> Work request
Every entry below must be copied exactly, with nothing left out.
*** Block opens ***
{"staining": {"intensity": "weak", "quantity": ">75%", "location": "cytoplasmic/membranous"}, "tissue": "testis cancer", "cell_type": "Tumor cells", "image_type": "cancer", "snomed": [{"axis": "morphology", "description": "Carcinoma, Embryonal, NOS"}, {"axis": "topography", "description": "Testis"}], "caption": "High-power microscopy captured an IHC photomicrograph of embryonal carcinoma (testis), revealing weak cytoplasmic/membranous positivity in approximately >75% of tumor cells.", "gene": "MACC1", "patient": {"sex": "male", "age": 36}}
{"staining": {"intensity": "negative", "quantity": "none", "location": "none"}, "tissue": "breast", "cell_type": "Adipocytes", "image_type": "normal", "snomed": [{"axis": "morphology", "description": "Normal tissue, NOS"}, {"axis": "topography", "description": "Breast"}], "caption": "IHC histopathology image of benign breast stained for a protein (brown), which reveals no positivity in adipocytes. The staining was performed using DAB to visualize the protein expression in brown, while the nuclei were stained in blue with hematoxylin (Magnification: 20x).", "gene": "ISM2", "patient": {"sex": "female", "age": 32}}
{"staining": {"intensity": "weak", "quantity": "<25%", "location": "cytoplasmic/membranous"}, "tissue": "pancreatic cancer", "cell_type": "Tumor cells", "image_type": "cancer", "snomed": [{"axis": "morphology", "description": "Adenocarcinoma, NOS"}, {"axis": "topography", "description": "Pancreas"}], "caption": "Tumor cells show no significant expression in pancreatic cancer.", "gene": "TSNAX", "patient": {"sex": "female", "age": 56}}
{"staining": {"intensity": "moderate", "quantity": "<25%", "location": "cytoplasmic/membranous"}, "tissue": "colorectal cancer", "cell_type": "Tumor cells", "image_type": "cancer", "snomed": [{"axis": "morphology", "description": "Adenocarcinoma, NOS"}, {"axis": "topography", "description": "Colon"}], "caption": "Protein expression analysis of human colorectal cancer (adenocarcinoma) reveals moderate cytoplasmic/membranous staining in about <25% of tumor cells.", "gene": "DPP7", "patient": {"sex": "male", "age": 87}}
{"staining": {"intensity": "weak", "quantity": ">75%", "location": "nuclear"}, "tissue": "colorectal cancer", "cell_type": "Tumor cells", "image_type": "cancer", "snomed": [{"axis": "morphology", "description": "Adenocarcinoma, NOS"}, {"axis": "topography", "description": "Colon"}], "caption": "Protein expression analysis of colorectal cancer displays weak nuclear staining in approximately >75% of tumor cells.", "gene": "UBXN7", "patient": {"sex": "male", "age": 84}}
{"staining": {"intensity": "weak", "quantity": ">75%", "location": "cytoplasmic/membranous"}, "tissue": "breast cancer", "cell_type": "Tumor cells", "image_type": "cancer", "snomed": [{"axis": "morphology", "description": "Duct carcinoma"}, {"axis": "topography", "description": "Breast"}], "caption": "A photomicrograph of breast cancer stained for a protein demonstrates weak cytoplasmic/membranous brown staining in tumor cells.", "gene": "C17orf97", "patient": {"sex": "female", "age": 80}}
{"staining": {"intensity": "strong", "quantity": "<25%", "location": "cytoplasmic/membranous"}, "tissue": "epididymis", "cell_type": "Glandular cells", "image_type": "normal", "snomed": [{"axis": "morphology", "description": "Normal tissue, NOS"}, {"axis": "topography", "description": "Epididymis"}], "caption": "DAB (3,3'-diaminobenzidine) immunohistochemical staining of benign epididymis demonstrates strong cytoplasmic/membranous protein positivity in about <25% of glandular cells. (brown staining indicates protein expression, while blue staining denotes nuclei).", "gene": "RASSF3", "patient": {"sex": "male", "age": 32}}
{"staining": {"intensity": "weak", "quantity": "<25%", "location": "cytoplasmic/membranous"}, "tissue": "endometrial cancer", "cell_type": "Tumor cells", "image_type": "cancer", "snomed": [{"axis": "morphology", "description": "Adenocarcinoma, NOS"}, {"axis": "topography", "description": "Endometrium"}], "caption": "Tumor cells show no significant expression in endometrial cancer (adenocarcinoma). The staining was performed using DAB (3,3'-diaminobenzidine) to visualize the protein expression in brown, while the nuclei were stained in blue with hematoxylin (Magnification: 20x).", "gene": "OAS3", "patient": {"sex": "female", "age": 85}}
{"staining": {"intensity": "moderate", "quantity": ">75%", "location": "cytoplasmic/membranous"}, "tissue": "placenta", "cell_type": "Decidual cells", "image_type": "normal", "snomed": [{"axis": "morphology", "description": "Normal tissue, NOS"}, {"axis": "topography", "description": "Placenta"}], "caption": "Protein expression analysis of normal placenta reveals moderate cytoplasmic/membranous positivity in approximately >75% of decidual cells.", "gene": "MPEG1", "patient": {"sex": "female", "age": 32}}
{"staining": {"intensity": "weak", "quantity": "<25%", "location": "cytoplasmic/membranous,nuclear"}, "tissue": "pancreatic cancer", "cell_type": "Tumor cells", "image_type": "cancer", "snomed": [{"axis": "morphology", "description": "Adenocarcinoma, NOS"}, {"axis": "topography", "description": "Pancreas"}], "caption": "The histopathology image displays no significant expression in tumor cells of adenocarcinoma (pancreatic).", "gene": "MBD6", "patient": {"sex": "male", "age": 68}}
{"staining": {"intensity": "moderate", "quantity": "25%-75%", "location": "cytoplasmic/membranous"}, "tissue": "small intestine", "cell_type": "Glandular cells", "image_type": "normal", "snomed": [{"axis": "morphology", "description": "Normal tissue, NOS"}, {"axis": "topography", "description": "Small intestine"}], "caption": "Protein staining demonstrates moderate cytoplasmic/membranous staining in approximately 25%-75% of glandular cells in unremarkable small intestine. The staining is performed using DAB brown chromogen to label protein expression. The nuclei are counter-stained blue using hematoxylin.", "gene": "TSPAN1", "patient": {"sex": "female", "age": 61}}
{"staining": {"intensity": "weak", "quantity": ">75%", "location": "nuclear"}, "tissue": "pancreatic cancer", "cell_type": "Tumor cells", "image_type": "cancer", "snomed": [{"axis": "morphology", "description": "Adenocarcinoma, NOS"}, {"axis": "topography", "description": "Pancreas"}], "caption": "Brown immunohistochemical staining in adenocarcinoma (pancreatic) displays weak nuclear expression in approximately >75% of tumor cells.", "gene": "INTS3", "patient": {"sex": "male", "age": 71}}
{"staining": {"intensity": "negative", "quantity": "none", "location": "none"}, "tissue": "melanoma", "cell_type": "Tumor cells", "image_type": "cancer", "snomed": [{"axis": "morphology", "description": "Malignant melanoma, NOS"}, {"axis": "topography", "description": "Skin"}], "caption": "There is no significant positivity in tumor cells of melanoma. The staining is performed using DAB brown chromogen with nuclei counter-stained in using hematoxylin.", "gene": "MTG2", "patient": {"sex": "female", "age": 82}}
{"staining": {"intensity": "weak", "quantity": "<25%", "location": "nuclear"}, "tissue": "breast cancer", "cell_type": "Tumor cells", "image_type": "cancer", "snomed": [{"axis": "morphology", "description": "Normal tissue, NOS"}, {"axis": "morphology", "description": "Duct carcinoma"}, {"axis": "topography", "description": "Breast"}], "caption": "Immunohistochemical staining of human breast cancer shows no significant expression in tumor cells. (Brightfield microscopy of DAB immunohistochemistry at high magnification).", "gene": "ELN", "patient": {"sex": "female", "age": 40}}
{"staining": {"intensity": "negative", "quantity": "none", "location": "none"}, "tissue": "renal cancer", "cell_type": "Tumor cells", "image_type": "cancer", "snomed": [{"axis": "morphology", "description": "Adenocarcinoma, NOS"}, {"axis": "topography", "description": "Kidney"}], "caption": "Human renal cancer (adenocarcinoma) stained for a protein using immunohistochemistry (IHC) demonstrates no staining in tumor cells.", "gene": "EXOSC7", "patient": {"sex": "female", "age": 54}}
*** Block closes ***
> Solution to the problem
{"staining": {"intensity": "weak", "quantity": ">75%", "location": "cytoplasmic/membranous"}, "tissue": "testis cancer", "cell_type": "Tumor cells", "image_type": "cancer", "snomed": [{"axis": "morphology", "description": "Carcinoma, Embryonal, NOS"}, {"axis": "topography", "description": "Testis"}], "caption": "High-power microscopy captured an IHC photomicrograph of embryonal carcinoma (testis), revealing weak cytoplasmic/membranous positivity in approximately >75% of tumor cells.", "gene": "MACC1", "patient": {"sex": "male", "age": 36}}
{"staining": {"intensity": "negative", "quantity": "none", "location": "none"}, "tissue": "breast", "cell_type": "Adipocytes", "image_type": "normal", "snomed": [{"axis": "morphology", "description": "Normal tissue, NOS"}, {"axis": "topography", "description": "Breast"}], "caption": "IHC histopathology image of benign breast stained for a protein (brown), which reveals no positivity in adipocytes. The staining was performed using DAB to visualize the protein expression in brown, while the nuclei were stained in blue with hematoxylin (Magnification: 20x).", "gene": "ISM2", "patient": {"sex": "female", "age": 32}}
{"staining": {"intensity": "weak", "quantity": "<25%", "location": "cytoplasmic/membranous"}, "tissue": "pancreatic cancer", "cell_type": "Tumor cells", "image_type": "cancer", "snomed": [{"axis": "morphology", "description": "Adenocarcinoma, NOS"}, {"axis": "topography", "description": "Pancreas"}], "caption": "Tumor cells show no significant expression in pancreatic cancer.", "gene": "TSNAX", "patient": {"sex": "female", "age": 56}}
{"staining": {"intensity": "moderate", "quantity": "<25%", "location": "cytoplasmic/membranous"}, "tissue": "colorectal cancer", "cell_type": "Tumor cells", "image_type": "cancer", "snomed": [{"axis": "morphology", "description": "Adenocarcinoma, NOS"}, {"axis": "topography", "description": "Colon"}], "caption": "Protein expression analysis of human colorectal cancer (adenocarcinoma) reveals moderate cytoplasmic/membranous staining in about <25% of tumor cells.", "gene": "DPP7", "patient": {"sex": "male", "age": 87}}
{"staining": {"intensity": "weak", "quantity": ">75%", "location": "nuclear"}, "tissue": "colorectal cancer", "cell_type": "Tumor cells", "image_type": "cancer", "snomed": [{"axis": "morphology", "description": "Adenocarcinoma, NOS"}, {"axis": "topography", "description": "Colon"}], "caption": "Protein expression analysis of colorectal cancer displays weak nuclear staining in approximately >75% of tumor cells.", "gene": "UBXN7", "patient": {"sex": "male", "age": 84}}
{"staining": {"intensity": "weak", "quantity": ">75%", "location": "cytoplasmic/membranous"}, "tissue": "breast cancer", "cell_type": "Tumor cells", "image_type": "cancer", "snomed": [{"axis": "morphology", "description": "Duct carcinoma"}, {"axis": "topography", "description": "Breast"}], "caption": "A photomicrograph of breast cancer stained for a protein demonstrates weak cytoplasmic/membranous brown staining in tumor cells.", "gene": "C17orf97", "patient": {"sex": "female", "age": 80}}
{"staining": {"intensity": "strong", "quantity": "<25%", "location": "cytoplasmic/membranous"}, "tissue": "epididymis", "cell_type": "Glandular cells", "image_type": "normal", "snomed": [{"axis": "morphology", "description": "Normal tissue, NOS"}, {"axis": "topography", "description": "Epididymis"}], "caption": "DAB (3,3'-diaminobenzidine) immunohistochemical staining of benign epididymis demonstrates strong cytoplasmic/membranous protein positivity in about <25% of glandular cells. (brown staining indicates protein expression, while blue staining denotes nuclei).", "gene": "RASSF3", "patient": {"sex": "male", "age": 32}}
{"staining": {"intensity": "weak", "quantity": "<25%", "location": "cytoplasmic/membranous"}, "tissue": "endometrial cancer", "cell_type": "Tumor cells", "image_type": "cancer", "snomed": [{"axis": "morphology", "description": "Adenocarcinoma, NOS"}, {"axis": "topography", "description": "Endometrium"}], "caption": "Tumor cells show no significant expression in endometrial cancer (adenocarcinoma). The staining was performed using DAB (3,3'-diaminobenzidine) to visualize the protein expression in brown, while the nuclei were stained in blue with hematoxylin (Magnification: 20x).", "gene": "OAS3", "patient": {"sex": "female", "age": 85}}
{"staining": {"intensity": "moderate", "quantity": ">75%", "location": "cytoplasmic/membranous"}, "tissue": "placenta", "cell_type": "Decidual cells", "image_type": "normal", "snomed": [{"axis": "morphology", "description": "Normal tissue, NOS"}, {"axis": "topography", "description": "Placenta"}], "caption": "Protein expression analysis of normal placenta reveals moderate cytoplasmic/membranous positivity in approximately >75% of decidual cells.", "gene": "MPEG1", "patient": {"sex": "female", "age": 32}}
{"staining": {"intensity": "weak", "quantity": "<25%", "location": "cytoplasmic/membranous,nuclear"}, "tissue": "pancreatic cancer", "cell_type": "Tumor cells", "image_type": "cancer", "snomed": [{"axis": "morphology", "description": "Adenocarcinoma, NOS"}, {"axis": "topography", "description": "Pancreas"}], "caption": "The histopathology image displays no significant expression in tumor cells of adenocarcinoma (pancreatic).", "gene": "MBD6", "patient": {"sex": "male", "age": 68}}
{"staining": {"intensity": "moderate", "quantity": "25%-75%", "location": "cytoplasmic/membranous"}, "tissue": "small intestine", "cell_type": "Glandular cells", "image_type": "normal", "snomed": [{"axis": "morphology", "description": "Normal tissue, NOS"}, {"axis": "topography", "description": "Small intestine"}], "caption": "Protein staining demonstrates moderate cytoplasmic/membranous staining in approximately 25%-75% of glandular cells in unremarkable small intestine. The staining is performed using DAB brown chromogen to label protein expression. The nuclei are counter-stained blue using hematoxylin.", "gene": "TSPAN1", "patient": {"sex": "female", "age": 61}}
{"staining": {"intensity": "weak", "quantity": ">75%", "location": "nuclear"}, "tissue": "pancreatic cancer", "cell_type": "Tumor cells", "image_type": "cancer", "snomed": [{"axis": "morphology", "description": "Adenocarcinoma, NOS"}, {"axis": "topography", "description": "Pancreas"}], "caption": "Brown immunohistochemical staining in adenocarcinoma (pancreatic) displays weak nuclear expression in approximately >75% of tumor cells.", "gene": "INTS3", "patient": {"sex": "male", "age": 71}}
{"staining": {"intensity": "negative", "quantity": "none", "location": "none"}, "tissue": "melanoma", "cell_type": "Tumor cells", "image_type": "cancer", "snomed": [{"axis": "morphology", "description": "Malignant melanoma, NOS"}, {"axis": "topography", "description": "Skin"}], "caption": "There is no significant positivity in tumor cells of melanoma. The staining is performed using DAB brown chromogen with nuclei counter-stained in using hematoxylin.", "gene": "MTG2", "patient": {"sex": "female", "age": 82}}
{"staining": {"intensity": "weak", "quantity": "<25%", "location": "nuclear"}, "tissue": "breast cancer", "cell_type": "Tumor cells", "image_type": "cancer", "snomed": [{"axis": "morphology", "description": "Normal tissue, NOS"}, {"axis": "morphology", "description": "Duct carcinoma"}, {"axis": "topography", "description": "Breast"}], "caption": "Immunohistochemical staining of human breast cancer shows no significant expression in tumor cells. (Brightfield microscopy of DAB immunohistochemistry at high magnification).", "gene": "ELN", "patient": {"sex": "female", "age": 40}}
{"staining": {"intensity": "negative", "quantity": "none", "location": "none"}, "tissue": "renal cancer", "cell_type": "Tumor cells", "image_type": "cancer", "snomed": [{"axis": "morphology", "description": "Adenocarcinoma, NOS"}, {"axis": "topography", "description": "Kidney"}], "caption": "Human renal cancer (adenocarcinoma) stained for a protein using immunohistochemistry (IHC) demonstrates no staining in tumor cells.", "gene": "EXOSC7", "patient": {"sex": "female", "age": 54}}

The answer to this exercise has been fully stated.